Top of Supplied material

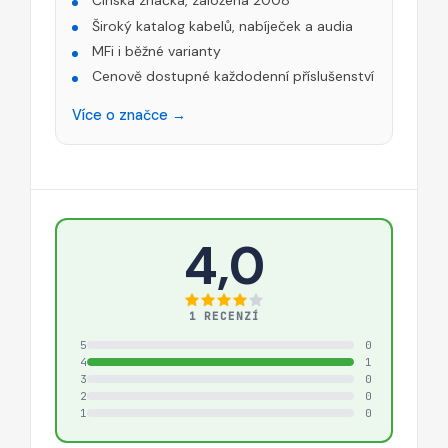
Čínská značka, založena 2008
Široký katalog kabelů, nabíječek a audia
MFi i běžné varianty
Cenově dostupné každodenní příslušenství
Více o značce →
4,0
1 RECENZÍ
5
0
4
1
3
0
2
0
1
0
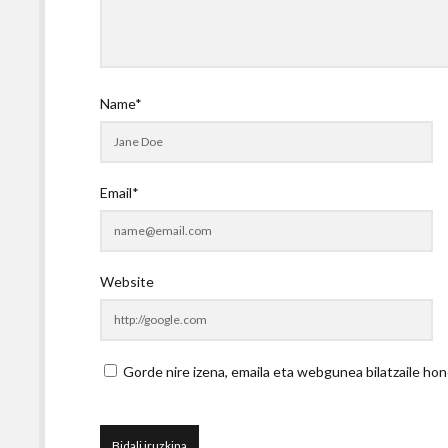
Name*
Email*
Website
Gorde nire izena, emaila eta webgunea bilatzaile 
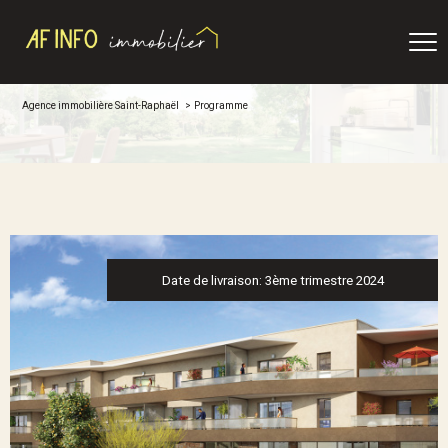
Agence immobilière Saint-Raphaël
Programme
Date de livraison: 3ème trimestre 2024
Voir le
bien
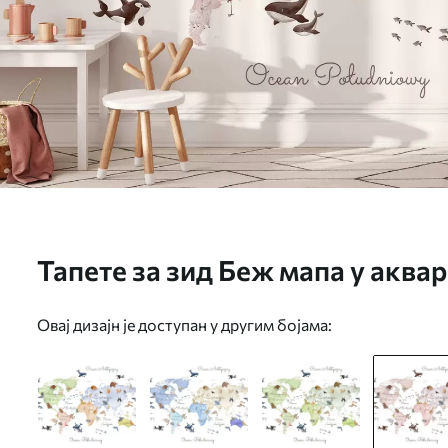
Тапете за зид Беж мапа у аква
Ознаке на пољском. бр. c0001
Овај дизајн је доступан у другим бојама:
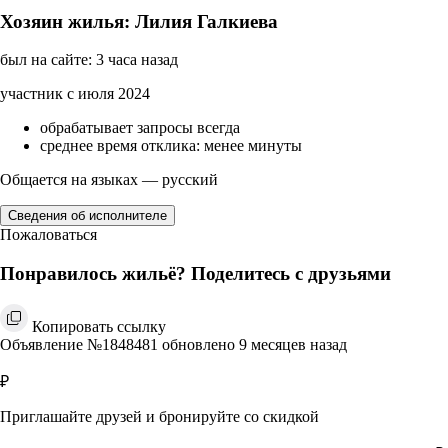
Хозяин жилья: Лилия Галкиева
был на сайте: 3 часа назад
участник с июля 2024
обрабатывает запросы всегда
среднее время отклика: менее минуты
Общается на языках — русский
Сведения об исполнителе
Пожаловаться
Понравилось жильё? Поделитесь с друзьями
Копировать ссылку
Объявление №1848481 обновлено 9 месяцев назад
₽
Приглашайте друзей и бронируйте со скидкой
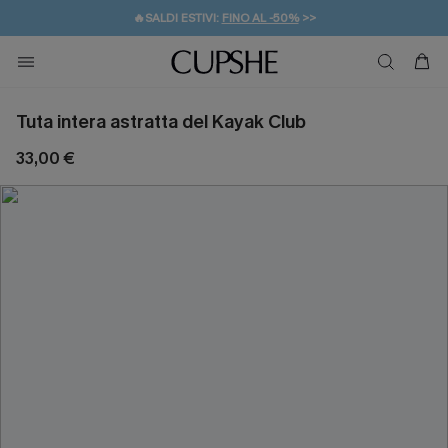
🔥SALDI ESTIVI:
FINO AL -50%
>>
💌REGALO PER I NUOVI: 20% DI SCONTO*
🚚SPEDIZIONE GRATUITA DA 49€
Tuta intera astratta del Kayak Club
33,00 €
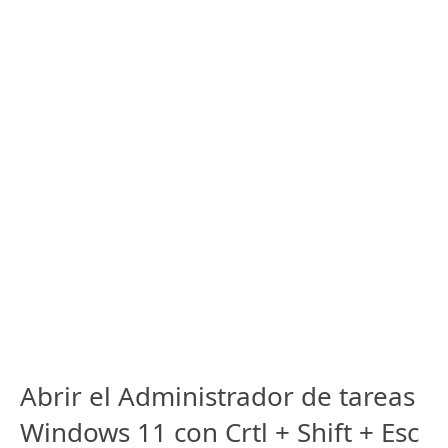
Abrir el Administrador de tareas
Windows 11 con Crtl + Shift + Esc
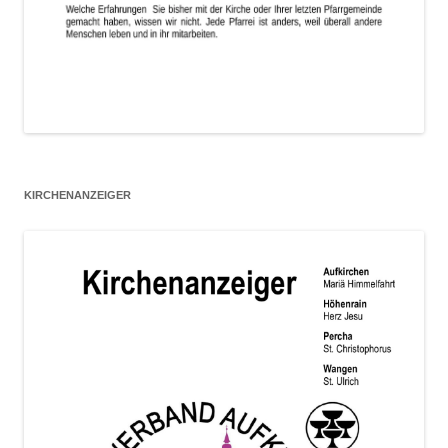
KIRCHENANZEIGER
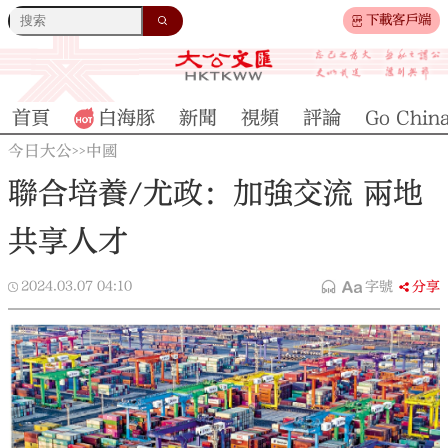
下載客戶端
首頁
白海豚
新聞
視頻
評論
Go Chin
今日大公
中國
>>
聯合培養/尤政：加強交流 兩地
共享人才
2024.03.07
04:10
字號
分享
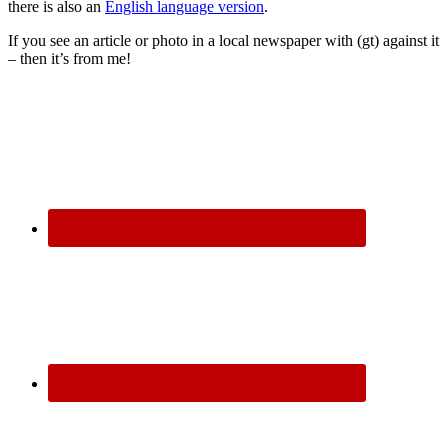
there is also an
English language version
.
If you see an article or photo in a local newspaper with (gt) against it
– then it’s from me!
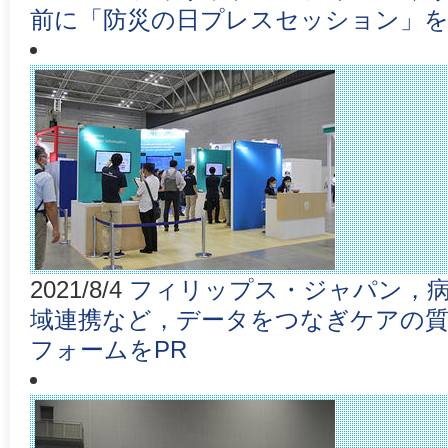
前に「防災の日プレスセッション」を
2021/8/4
フィリップス・ジャパン，病
域連携など，データをつなぎケアの
フォームをPR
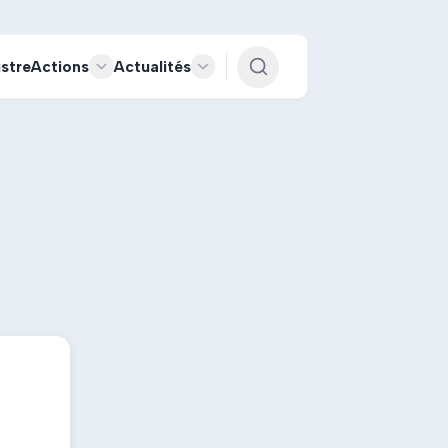
istre
Actions
Actualités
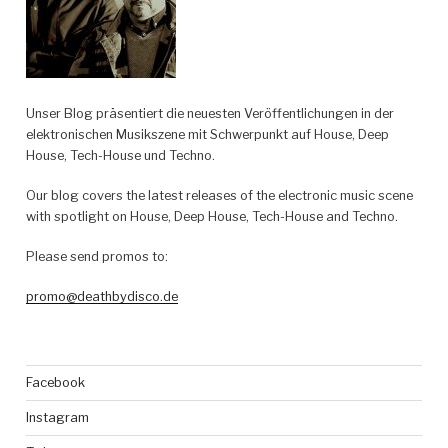
Unser Blog präsentiert die neuesten Veröffentlichungen in der
elektronischen Musikszene mit Schwerpunkt auf House, Deep
House, Tech-House und Techno.
Our blog covers the latest releases of the electronic music scene
with spotlight on House, Deep House, Tech-House and Techno.
Please send promos to:
promo@deathbydisco.de
Facebook
Instagram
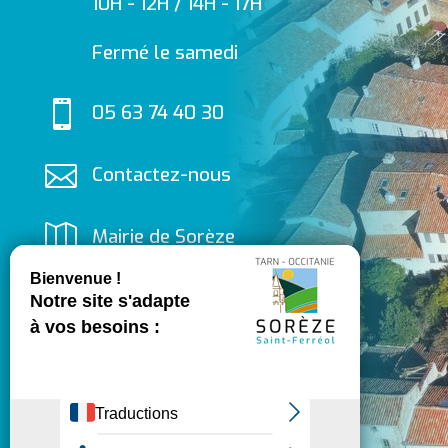
10H - 12H / 14H - 17H
Fermé le samedi

05 63 74 40 30

Contactez-nous

Mairie de Sorèze
Allées du Ravelin
81540 SORÈZE

Suivez-nous
sur Facebook
Contactez-nous
Inscrivez-vous à la newsletter de Sorèze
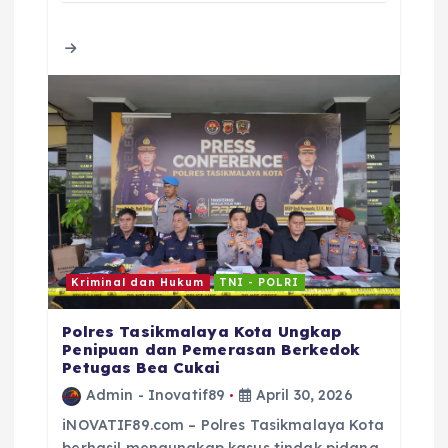
b
r
A
d
o
p
s
o
p
k
Kriminal dan Hukum
TNI - POLRI
Polres Tasikmalaya Kota Ungkap
Penipuan dan Pemerasan Berkedok
Petugas Bea Cukai
Admin - Inovatif89
April 30, 2026
iNOVATIF89.com – Polres Tasikmalaya Kota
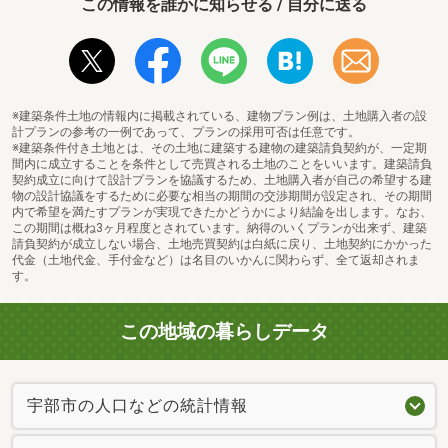
この情報を誰かに知らせる / 自分に送る
※建築条件土地の情報内に掲載されている、建物プラン例は、土地購入者の設
計プランの参考の一例であって、プランの採用可否は任意です。
※建築条件付き土地とは、その土地に建築する建物の建築請負契約が、一定期
間内に成立することを条件として売買される土地のことをいいます。建築請負
契約成立に向けて設計プランを協議するため、土地購入者が自己の希望する建
物の設計協議をするために必要な相当の期間の交渉期間が設定され、その期間
内で希望を満たすプランが実現できたかどうかにより結論を出します。なお、
この期間は概ね3ヶ月程度とされています。納得のいくプランが出来ず、建築
請負契約が成立しない場合、土地売買契約は白紙に戻り、土地契約にかかった
代金（土地代金、手付金など）は名目のいかんに関わらず、全て返却されま
す。
この地域の暮らしデータ
宇部市の人口などの統計情報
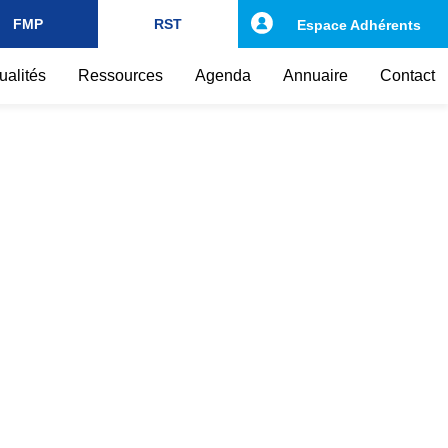
FMP
RST
Espace Adhérents
ualités
Ressources
Agenda
Annuaire
Contact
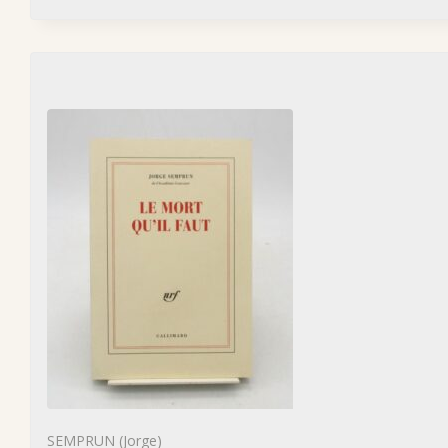
SEMPRUN (Jorge)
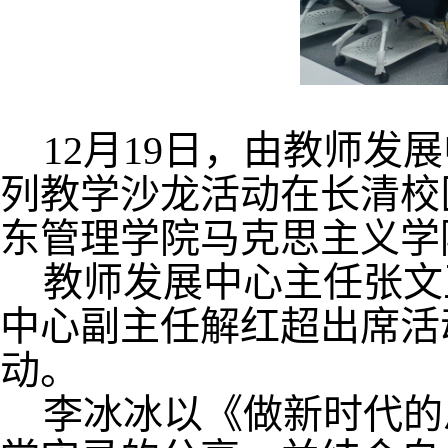
12月19日，由教师发
列教学沙龙活动在长清校
东管理学院马克思主义学
教师发展中心主任张文
中心副主任解红超出席活
动。
李冰冰以《做新时代的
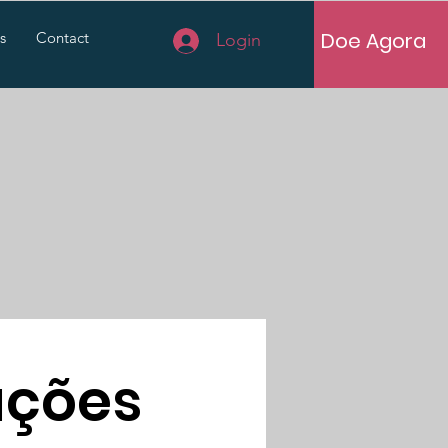
Doe Agora
s
Contact
Login
ações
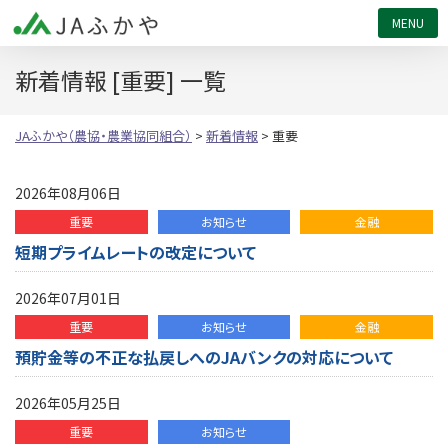
JAふかや（農協・農業協同組合）
新着情報 [重要] 一覧
JAふかや（農協・農業協同組合）
>
新着情報
>
重要
2026年08月06日
重要
お知らせ
金融
短期プライムレートの改定について
2026年07月01日
重要
お知らせ
金融
預貯金等の不正な払戻しへのJAバンクの対応について
2026年05月25日
重要
お知らせ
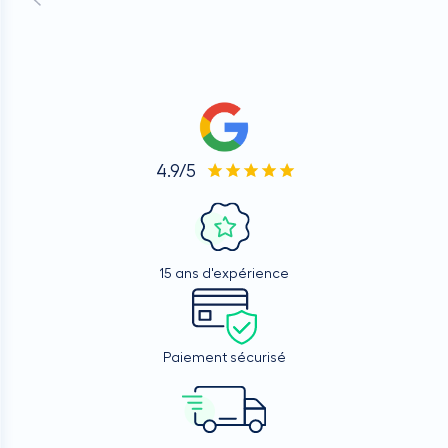
4.9/5
15 ans d'expérience
Paiement sécurisé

Bottom of Supplied material

• **Task requirements**
Reply with nothing except the number of lines in the listing above that include the string "Tasikmalaya".

• **Response to this task**
2